Digital Rights Ireland challenges the government

Via Bernard and Damien comes news that Digital Rights Ireland is going to challenge the constitutionality of an Irish law which mandates telcos operating in Ireland to retain the details of all electronic traffic for 3 years.

This data can be requested from the telcos by the Gardai (Ireland’s police force) without a court order if the Gardaí are satisfied that it might be useful in the prevention of a (not limited to serious) crime.

When you consider that your mobile phone is constantly broadcasting your location under current legislation you are, when carrying one, effectively wearing a tracking device for the Gardaí (one with a three year memory).

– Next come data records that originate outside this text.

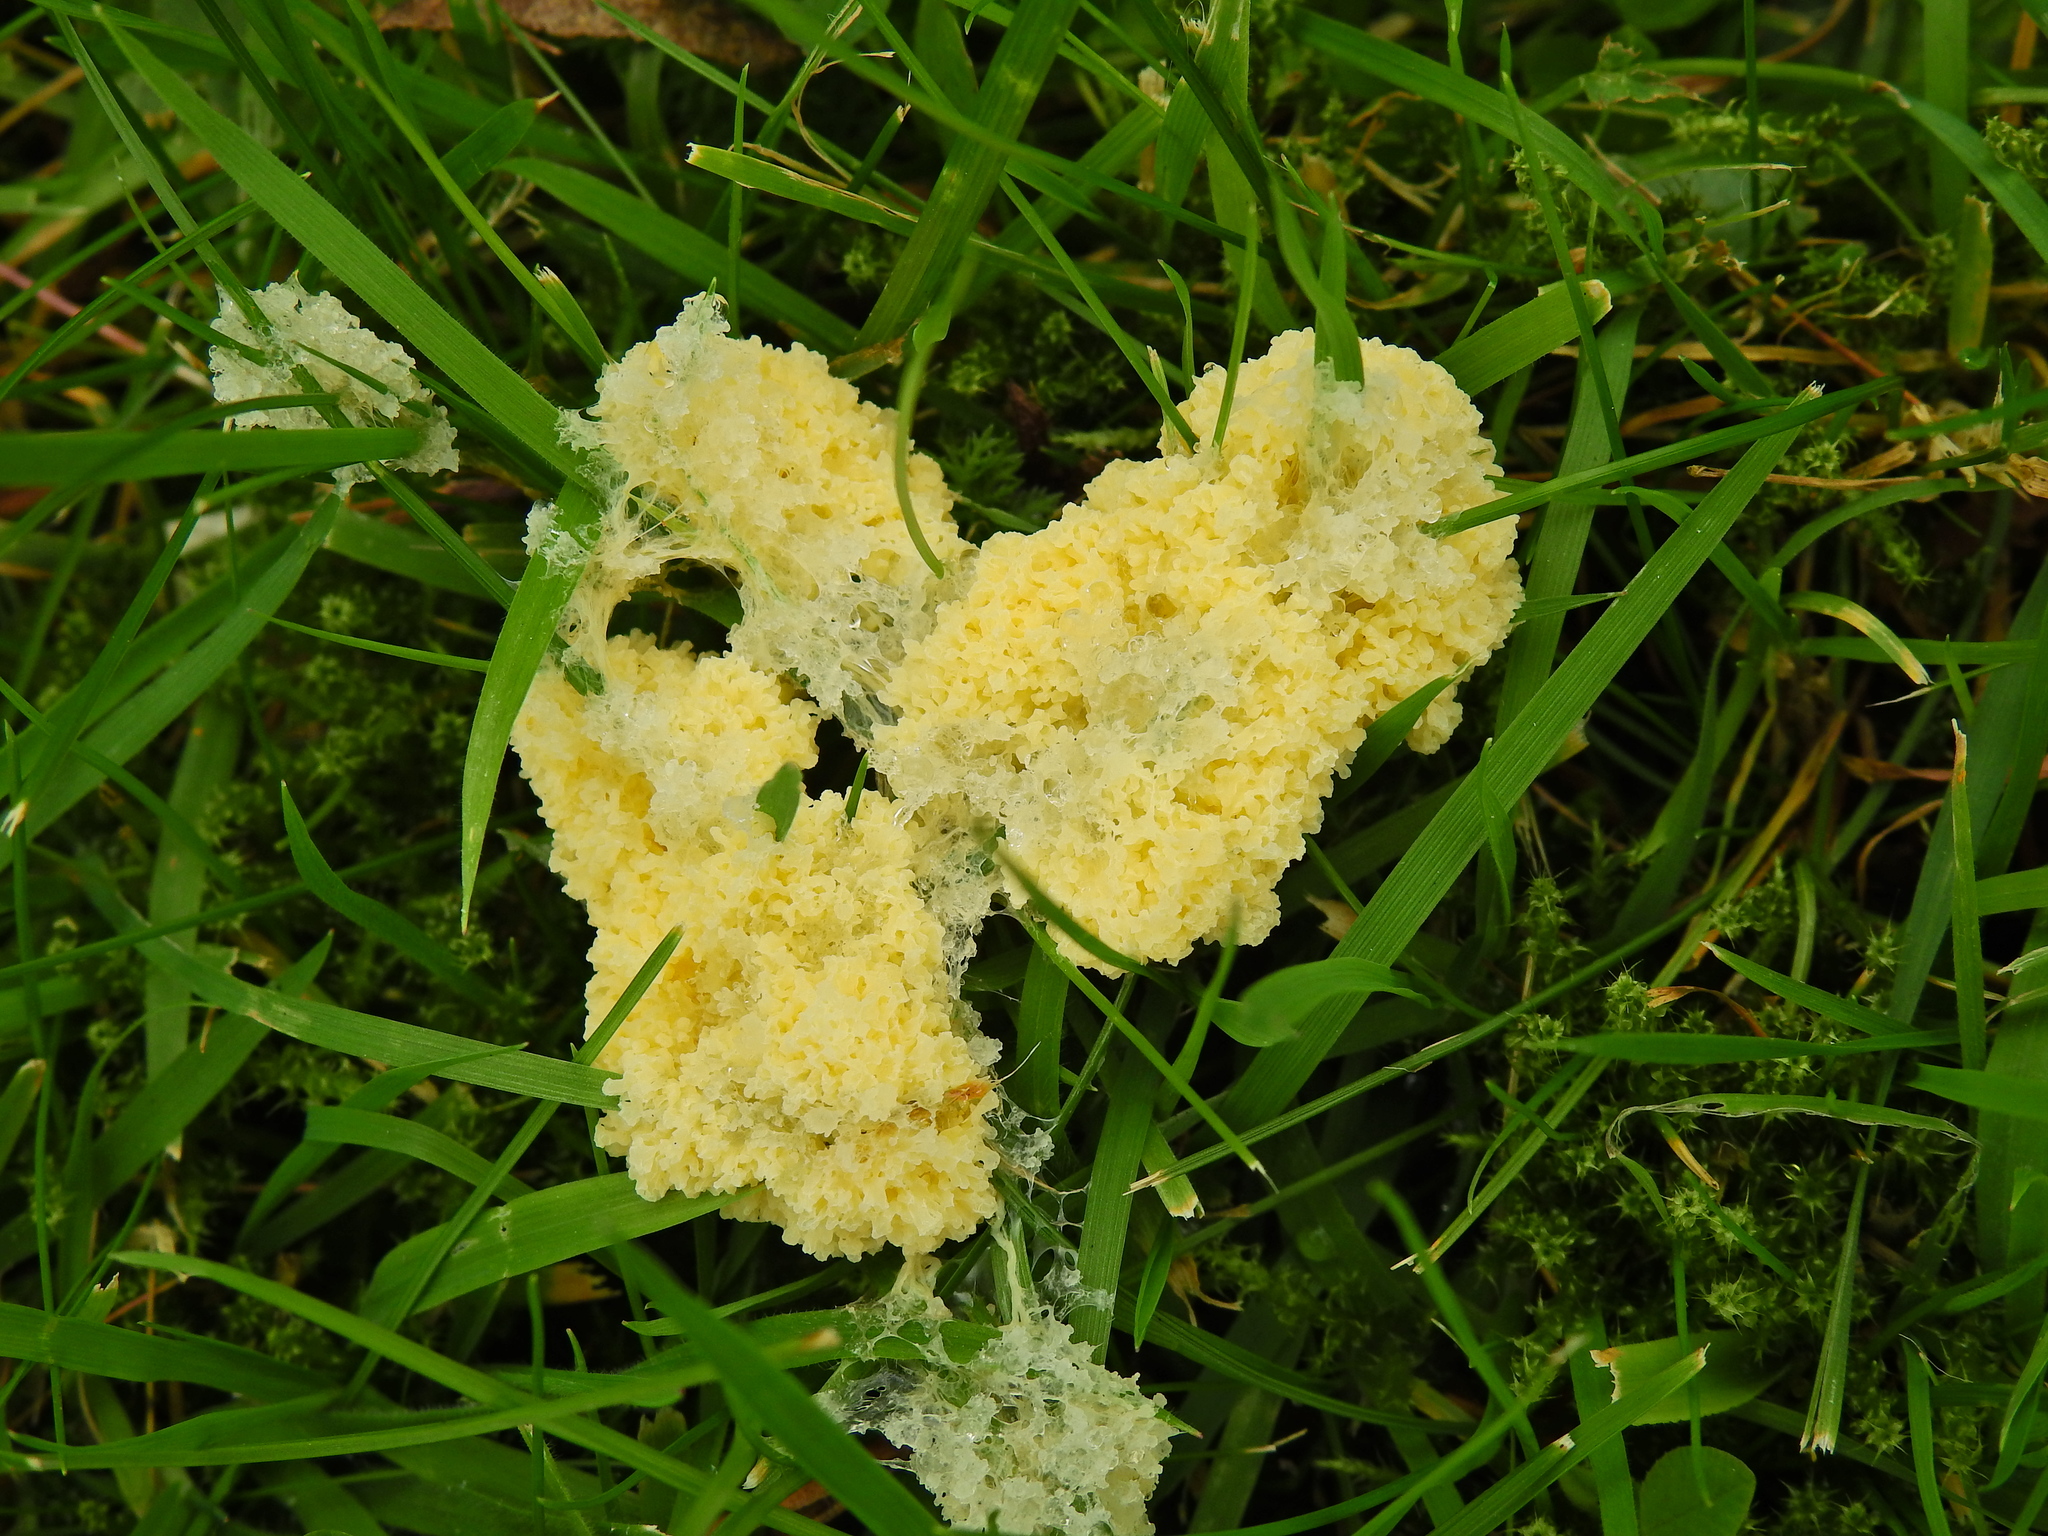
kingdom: Protozoa
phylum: Mycetozoa
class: Myxomycetes
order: Physarales
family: Physaraceae
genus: Didymium
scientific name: Didymium
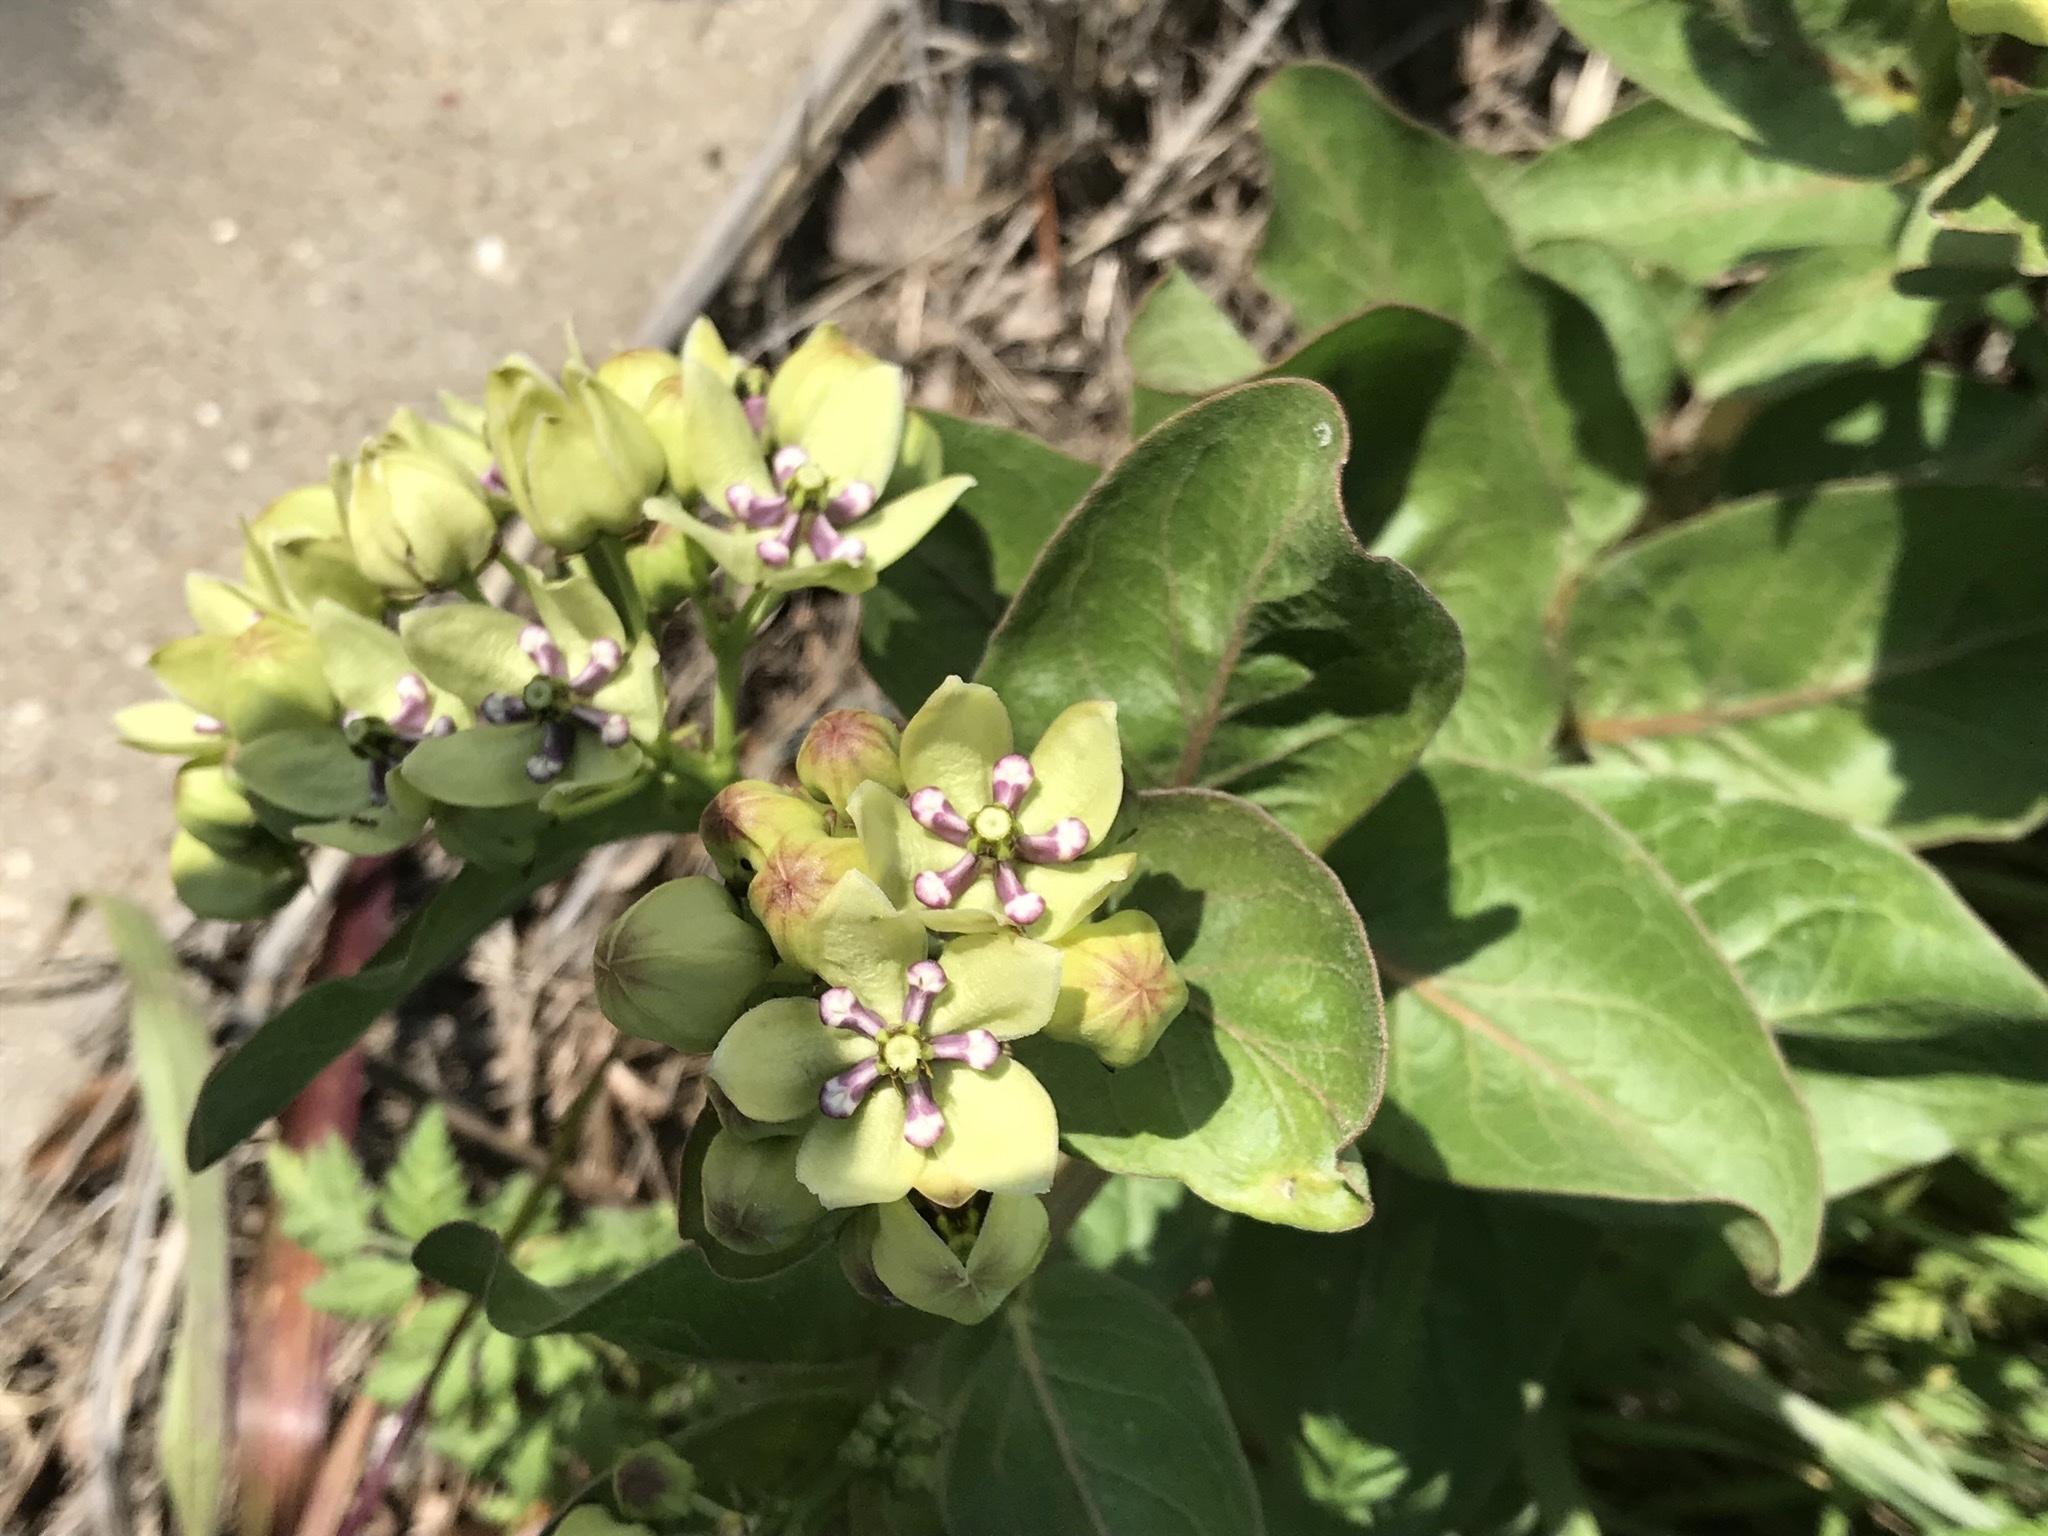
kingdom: Plantae
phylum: Tracheophyta
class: Magnoliopsida
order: Gentianales
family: Apocynaceae
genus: Asclepias
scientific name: Asclepias viridis
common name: Antelope-horns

Support Digital Rights Ireland in this battle. Let everyone you know, know about this and head on over to the Digital Rights Ireland support page and lend them some support.

3 thoughts on “Digital Rights Ireland challenges the government”

  1. Wow. That’s scary stuff, even for those of us who don’t live in Ireland. At least your government tells you they’re spying on you. 🙂

  2. Sorry Tom. Can’t agree with you on this one. What about the key role mobile phone location info played in tracking the Enniskillen bombers and in the Robert Holohan case? Surely if you’re worried about your civil liberties you can just but a prepaid phone from a supermarket and not register ownership details?

  3. Michael,

    in both of the cases you refer to the records were requested within a couple of weeks (in the Holohan case, days) of the act. There is absolutely no justification for requiring the telcos to hold the records for three years.

    And in either of those cases a judge would have granted a court order in a heartbeat.

    So I firmly believe there is no justification for either forcing the telcos to keep the info for that long nor is there justification for allowing the Gardaí unfettered access to it.